Well, this pregnancy is certainly a challenging one. I'm obviously not on bed rest, or throwing up all the time, or diabetic, or anything that would make it be officially classified as high-risk...but it's in a completely different league to my pregnancy with Dorian. I am just so tired all the time, even now after I have slept and relaxed for 5 days (the boys were away at a music festival). And I just can't sleep. Between my massive bump and waking up to pee every hour and at every little noise and having my back pain return with a vengeance and the occasional headaches and bouts of nausea (in the second trimester?!!!), I'm not the happy, glowing pregnant lady I had hoped to be again. I mean, don't get me wrong, I'm happy enough, of course, but I just don't feel entirely well, you know what I mean? I think James is probably relieved because my pregnancy with Dorian was SO easy that I talked of becoming a surrogate mother someday...I absolutely adored being pregnant! Not so much now. Still, it's a good thing. I take every experience I can and try to file it away permanently in my brain so I can empathize with my patients even more. If there is one thing I absolutely love, it's being able to relate to my patients and feel like I'm the best possible nurse I can be...well, this pregnancy is surely helping me in that regard.

I am 19 weeks pregnant now and we have our 20 week ultrasound on Wednesday, September 14th.

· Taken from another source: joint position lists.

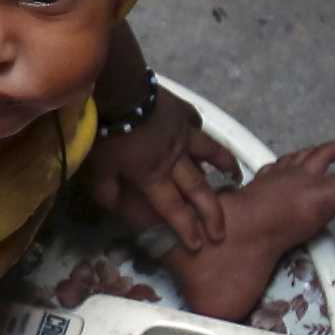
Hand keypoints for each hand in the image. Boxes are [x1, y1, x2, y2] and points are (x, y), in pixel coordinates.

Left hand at [82, 89, 234, 250]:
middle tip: (222, 231)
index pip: (173, 209)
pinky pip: (196, 122)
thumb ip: (107, 191)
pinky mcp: (182, 111)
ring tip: (236, 177)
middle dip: (211, 213)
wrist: (119, 90)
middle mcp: (175, 159)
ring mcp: (183, 133)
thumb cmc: (107, 131)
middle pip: (198, 189)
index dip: (186, 228)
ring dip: (224, 166)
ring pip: (210, 153)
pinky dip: (199, 130)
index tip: (199, 244)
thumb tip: (114, 207)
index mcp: (153, 175)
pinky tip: (201, 132)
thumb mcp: (98, 168)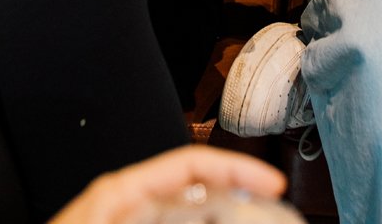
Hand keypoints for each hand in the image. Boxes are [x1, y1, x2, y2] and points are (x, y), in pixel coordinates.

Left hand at [48, 144, 285, 223]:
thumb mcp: (111, 220)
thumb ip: (162, 213)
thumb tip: (213, 203)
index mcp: (119, 193)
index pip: (192, 164)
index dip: (238, 170)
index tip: (270, 187)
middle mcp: (124, 206)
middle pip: (196, 191)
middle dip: (236, 201)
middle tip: (269, 214)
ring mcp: (125, 223)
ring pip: (189, 215)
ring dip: (219, 219)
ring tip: (250, 222)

We can't wait to check out baby's anatomy...or more importantly (as my mom keeps reminding me), the sex. It seems to be this is all anyone is interested in these days. "Do you know the sex? When do you find out the sex? Is it a girl or a boy? What do you think it is?" We get hit with all these questions before anyone asks me how I feel, or how Dorian is reacting to the pregnancy, or anything else. It's all about the sex. I guess that's true in most aspects of life. Oh wait, that's the other sex. ;) I feel the same, to be honest. I just want to know what the baby's name is (we have a girl name picked out but no boy name yet), what to tell Dorian, etc. It's going to be easier and seem more real when we can stop calling the baby "it" and start calling it "her." (I'm still 99% convinced it's a girl.) I know SO many people who are pregnant right now and we are all due within 6 weeks of each other and so far, it's all girls. When Dorian was born, it was all boys. My new moms' group was all baby boys. Our Gymboree play group was all baby boys. I do believe this to be a real phenomenon and not just some crazy coincidence...although I have no idea why, and James will totally be rolling his eyes when he reads this.

Dorian asks about the baby all the time and he'll say things like "Does the baby like that sandwich, mama?" or "The baby is making me go pee pee!" (because I always say this). He talks, often, about how he is going to feed the baby and how he wants the baby to sleep in the bottom bunk bed in his room. He asks constant questions about the baby, and has started talking to the baby. He definitely seems to have made a connection already...and that alone makes all this "suffering" worth it!